When applying for a job, it is important to cater your resume and cover letter to the specific position you are applying for. While it is a good idea to have a generic resume on file, gearing your resume towards the one position will help you outline exactly why you are the perfect person for the job. The goal is to translate your work experience and your passion for study abroad into the responsibilities of the position to be filled, and make it as obvious as possible to the hiring manager that you are the perfect fit for the job. Begin by looking at the responsibilities section of the job posting. It is important to remember that your resume isn’t about you showing off: it is about you proving to the person reading your resume that you have exactly what the open position needs. Now, all you need to do it translate the responsibilities of the prospective position into your own skills on your resume, and you will be good to go! Sounds easy, right? Here are a few key things to remember:
- When you describe responsibilities you previously held in a position, try to showcase the goals you have accomplished, rather than the tasks you completed. The difference being: “held fundraiser for XYZ Organization” vs. “Planned and organized fundraiser which raised $25,000 for XYZ Organization, surpassing goal by over 15%”. This will show the reader you are able to bring growth and innovation to the position, rather than simply checking off the required boxes and moving on.

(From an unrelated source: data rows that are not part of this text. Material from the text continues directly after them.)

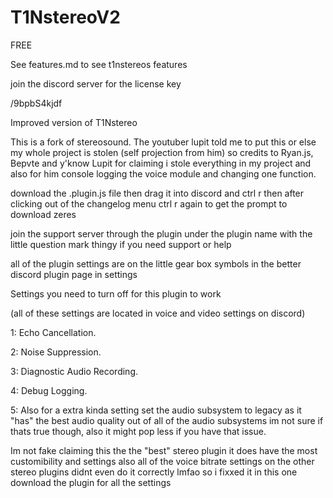 # T1NstereoV2

FREE

See features.md to see t1nstereos features

join the discord server for the license key

/9bpbS4kjdf

Improved version of T1Nstereo

This is a fork of stereosound. The youtuber lupit told me to put this or else my whole project is stolen (self projection from him) so credits to Ryan.js, Bepvte and y'know Lupit for claiming i stole everything in my project and also for him console logging the voice module and changing one function.

download the .plugin.js file then drag it into discord and ctrl r then after clicking out of the changelog menu ctrl r again to get the prompt to download zeres

join the support server through the plugin under the plugin name with the little question mark thingy if you need support or help

all of the plugin settings are on the little gear box symbols in the better discord plugin page in settings

Settings you need to turn off for this plugin to work

(all of these settings are located in voice and video settings on discord)

1: Echo Cancellation.

2: Noise Suppression.

3: Diagnostic Audio Recording.

4: Debug Logging.

5: Also for a extra kinda setting set the audio subsystem to legacy as it "has" the best audio quality out of all of the audio subsystems im not sure if thats true though, also it might pop less if you have that issue.

Im not fake claiming this the the "best" stereo plugin it does have the most customibility and settings also all of the voice bitrate settings on the other stereo plugins didnt even do it correctly lmfao so i fixxed it in this one download the plugin for all the settings

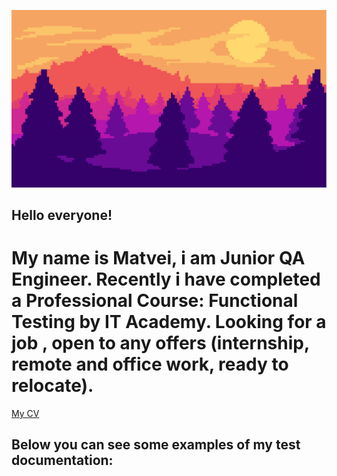 ![Header](https://github.com/LozkoMatvei/LozkoMATVEI/blob/main/assets/1.png)

## Hello everyone!
# My name is Matvei, i am Junior QA Engineer. Recently i have completed a Professional Course: Functional Testing by IT Academy. Looking for a job , open to any offers (internship, remote and office work, ready to relocate).
[My CV](https://drive.google.com/drive/u/1/folders/1nK5KDnTTRz_lLjd1nRpji4aY9lDwBeoW)
## Below you can see some examples of my test documentation:




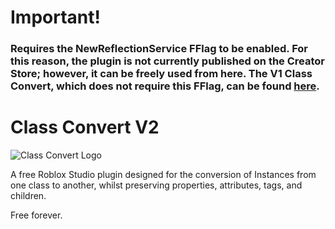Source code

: # Important!
### Requires the NewReflectionService FFlag to be enabled. For this reason, the plugin is not currently published on the Creator Store; however, it can be freely used from here. The V1 Class Convert, which does not require this FFlag, can be found [here](https://github.com/Skekdog/ClassConvertV1).

# Class Convert V2

![Class Convert Logo](./Assets/ClassConvertWide.png)

A free Roblox Studio plugin designed for the conversion of Instances from one class to another, whilst preserving properties, attributes, tags, and children.

Free forever.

- Just because you are applying to be a Study Abroad advisor and have never held that position previously, doesn’t mean you don’t have what it takes to be successful in the position. You can always take skills you gained from a previous job in a different sector, and apply them to the International Education field. For example, if one of the responsibilities for the position is to host a study abroad fair, you can take your previous “event planning” experience from organizing recruitment for your fraternity or sorority and include it on your resume.
Overall, the Higher Education industry tends to be more conservative when looking at resume and cover letter formats, but below you can see a variety of templates which fit both ends of the spectrum.
Template 1: Alexis Kent
What it offers: A slightly spiced up version of your standard resume; this template includes all of the essential information in a clear format, and adds a few playful Social Media symbols on the contact information section for both the resume and cover letter.
Works well for: This is a great choice if you like simple style resumes, or if you are applying for a position where you want to come across as focused and serious.
Template 2: Ashley Moore
What it offers: This 3-in-1 template includes templates for a cover letter, a one page AND two page resume. The formatting fits plenty of information on all three of the templates provided.
Works well for: If you have a lot of information to showcase, this template pack can help you to show it all off. Choose to use the two page resume if you have various positions, achievements, and references you would like to include. If you would like to limit your experience section to highlight the top/most recent positions held, and would like to provide one or two references, the one page resume allows you to do that as well.
Template 3: Daniel Campbell
What it offers: The added color grabs your attention, but doesn’t distract the reader from your content and experience. The left hand column is split up between your profile, and education, allowing you to include bullet points of the relevant coursework for your degree.
Works well for: If you are applying for an internship, or have recently graduated and do not yet have much work experience, this template allows you to focus on your relevant coursework, and highlight one or two key positions you’ve held. If you don’t have much work experience, this format helps you to focus on one key position you have held and what it has taught you.
Template 4: James Brown
What it offers: This template gives two variations of formatting: you can list your achievements, or you can list your References and Hobbies instead. This is a very clean resume that you can spice up by including your picture
Works well for: if you have a great professional photo of yourself, and are looking to showcase only a few skills and achievements, and let your work experience be the focal point.
Template 5: Alan Gates
What it offers: Adds a splash of color to your resume, and a very unique but well-organized formatting. You can even include the logo for the companies that you held positions with. This template also has a “Skills” section, where you can choose two different skill sets, and list out sub skills, and your expertise level for each one.
Works well for: This layout is great for international education enthusiasts. It allows for plenty of space to list out educational information, so you are able to fit in the international institution where you studied during your semester abroad. It also allows you to list out several languages and your proficiency level for each one.
These are just a few examples out of the thousands available. When deciding on a template, choose the one which allows you to showcase your specific skills, experience, and personality in the best way while keeping in mind the culture of the organization to which you’re applying.